[Data provided]

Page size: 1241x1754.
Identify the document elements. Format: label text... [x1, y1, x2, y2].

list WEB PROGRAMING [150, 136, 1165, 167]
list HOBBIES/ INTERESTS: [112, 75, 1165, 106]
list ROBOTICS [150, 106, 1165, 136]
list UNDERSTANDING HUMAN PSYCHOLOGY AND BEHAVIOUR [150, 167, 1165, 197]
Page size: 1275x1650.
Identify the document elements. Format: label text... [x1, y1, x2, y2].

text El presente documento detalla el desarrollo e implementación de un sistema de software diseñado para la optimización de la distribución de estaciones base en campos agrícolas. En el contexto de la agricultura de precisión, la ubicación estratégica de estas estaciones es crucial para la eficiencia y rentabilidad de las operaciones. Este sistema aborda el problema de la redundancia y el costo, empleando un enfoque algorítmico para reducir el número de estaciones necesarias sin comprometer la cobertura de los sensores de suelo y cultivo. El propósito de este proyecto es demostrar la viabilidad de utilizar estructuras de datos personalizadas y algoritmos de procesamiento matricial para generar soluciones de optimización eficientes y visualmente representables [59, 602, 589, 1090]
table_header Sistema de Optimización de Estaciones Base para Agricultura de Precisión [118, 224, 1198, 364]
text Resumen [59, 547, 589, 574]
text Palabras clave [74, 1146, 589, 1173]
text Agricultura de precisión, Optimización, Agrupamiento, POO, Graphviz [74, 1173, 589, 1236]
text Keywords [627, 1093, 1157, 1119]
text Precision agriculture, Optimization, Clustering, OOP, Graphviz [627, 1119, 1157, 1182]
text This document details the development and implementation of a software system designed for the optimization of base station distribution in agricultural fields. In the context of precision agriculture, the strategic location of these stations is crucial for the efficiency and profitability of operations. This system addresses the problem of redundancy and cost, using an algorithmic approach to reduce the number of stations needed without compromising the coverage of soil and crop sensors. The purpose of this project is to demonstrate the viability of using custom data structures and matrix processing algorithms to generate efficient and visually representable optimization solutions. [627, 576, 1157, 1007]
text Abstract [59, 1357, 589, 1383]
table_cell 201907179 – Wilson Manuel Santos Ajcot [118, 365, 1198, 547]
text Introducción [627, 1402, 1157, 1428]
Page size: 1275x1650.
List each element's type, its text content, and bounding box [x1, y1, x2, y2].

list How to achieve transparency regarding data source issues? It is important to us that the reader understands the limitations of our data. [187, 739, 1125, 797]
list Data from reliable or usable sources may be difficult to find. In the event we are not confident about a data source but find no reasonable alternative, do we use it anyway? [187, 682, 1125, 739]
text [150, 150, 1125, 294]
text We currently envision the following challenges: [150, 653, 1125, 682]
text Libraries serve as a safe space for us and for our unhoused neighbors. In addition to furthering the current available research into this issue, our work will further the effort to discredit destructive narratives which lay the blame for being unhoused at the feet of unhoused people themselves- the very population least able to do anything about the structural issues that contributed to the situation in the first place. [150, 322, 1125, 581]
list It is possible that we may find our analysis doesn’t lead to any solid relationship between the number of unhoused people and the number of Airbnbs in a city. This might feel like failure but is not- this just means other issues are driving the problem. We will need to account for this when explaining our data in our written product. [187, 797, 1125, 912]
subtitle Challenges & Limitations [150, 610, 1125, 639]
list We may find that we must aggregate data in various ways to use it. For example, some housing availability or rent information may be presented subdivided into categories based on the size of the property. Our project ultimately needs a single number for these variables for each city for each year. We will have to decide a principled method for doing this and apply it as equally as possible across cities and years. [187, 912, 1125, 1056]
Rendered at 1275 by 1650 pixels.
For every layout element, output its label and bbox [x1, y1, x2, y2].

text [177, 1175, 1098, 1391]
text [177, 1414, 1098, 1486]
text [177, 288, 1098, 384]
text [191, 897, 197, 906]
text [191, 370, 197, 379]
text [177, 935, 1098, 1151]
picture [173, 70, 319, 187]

[/Data provided]

Reproduce, word for word, all of the entries above.

Page size: 1241x1754.
Identify the document elements. Format: label text... [x1, y1, x2, y2].

list WEB PROGRAMING [150, 136, 1165, 167]
list HOBBIES/ INTERESTS: [112, 75, 1165, 106]
list ROBOTICS [150, 106, 1165, 136]
list UNDERSTANDING HUMAN PSYCHOLOGY AND BEHAVIOUR [150, 167, 1165, 197]
Page size: 1275x1650.
Identify the document elements. Format: label text... [x1, y1, x2, y2].

text El presente documento detalla el desarrollo e implementación de un sistema de software diseñado para la optimización de la distribución de estaciones base en campos agrícolas. En el contexto de la agricultura de precisión, la ubicación estratégica de estas estaciones es crucial para la eficiencia y rentabilidad de las operaciones. Este sistema aborda el problema de la redundancia y el costo, empleando un enfoque algorítmico para reducir el número de estaciones necesarias sin comprometer la cobertura de los sensores de suelo y cultivo. El propósito de este proyecto es demostrar la viabilidad de utilizar estructuras de datos personalizadas y algoritmos de procesamiento matricial para generar soluciones de optimización eficientes y visualmente representables [59, 602, 589, 1090]
table_header Sistema de Optimización de Estaciones Base para Agricultura de Precisión [118, 224, 1198, 364]
text Resumen [59, 547, 589, 574]
text Palabras clave [74, 1146, 589, 1173]
text Agricultura de precisión, Optimización, Agrupamiento, POO, Graphviz [74, 1173, 589, 1236]
text Keywords [627, 1093, 1157, 1119]
text Precision agriculture, Optimization, Clustering, OOP, Graphviz [627, 1119, 1157, 1182]
text This document details the development and implementation of a software system designed for the optimization of base station distribution in agricultural fields. In the context of precision agriculture, the strategic location of these stations is crucial for the efficiency and profitability of operations. This system addresses the problem of redundancy and cost, using an algorithmic approach to reduce the number of stations needed without compromising the coverage of soil and crop sensors. The purpose of this project is to demonstrate the viability of using custom data structures and matrix processing algorithms to generate efficient and visually representable optimization solutions. [627, 576, 1157, 1007]
text Abstract [59, 1357, 589, 1383]
table_cell 201907179 – Wilson Manuel Santos Ajcot [118, 365, 1198, 547]
text Introducción [627, 1402, 1157, 1428]
Page size: 1275x1650.
List each element's type, its text content, and bounding box [x1, y1, x2, y2].

list How to achieve transparency regarding data source issues? It is important to us that the reader understands the limitations of our data. [187, 739, 1125, 797]
list Data from reliable or usable sources may be difficult to find. In the event we are not confident about a data source but find no reasonable alternative, do we use it anyway? [187, 682, 1125, 739]
text [150, 150, 1125, 294]
text We currently envision the following challenges: [150, 653, 1125, 682]
text Libraries serve as a safe space for us and for our unhoused neighbors. In addition to furthering the current available research into this issue, our work will further the effort to discredit destructive narratives which lay the blame for being unhoused at the feet of unhoused people themselves- the very population least able to do anything about the structural issues that contributed to the situation in the first place. [150, 322, 1125, 581]
list It is possible that we may find our analysis doesn’t lead to any solid relationship between the number of unhoused people and the number of Airbnbs in a city. This might feel like failure but is not- this just means other issues are driving the problem. We will need to account for this when explaining our data in our written product. [187, 797, 1125, 912]
subtitle Challenges & Limitations [150, 610, 1125, 639]
list We may find that we must aggregate data in various ways to use it. For example, some housing availability or rent information may be presented subdivided into categories based on the size of the property. Our project ultimately needs a single number for these variables for each city for each year. We will have to decide a principled method for doing this and apply it as equally as possible across cities and years. [187, 912, 1125, 1056]
Rendered at 1275 by 1650 pixels.
For every layout element, output its label and bbox [x1, y1, x2, y2].

text [177, 1175, 1098, 1391]
text [177, 1414, 1098, 1486]
text [177, 288, 1098, 384]
text [191, 897, 197, 906]
text [191, 370, 197, 379]
text [177, 935, 1098, 1151]
picture [173, 70, 319, 187]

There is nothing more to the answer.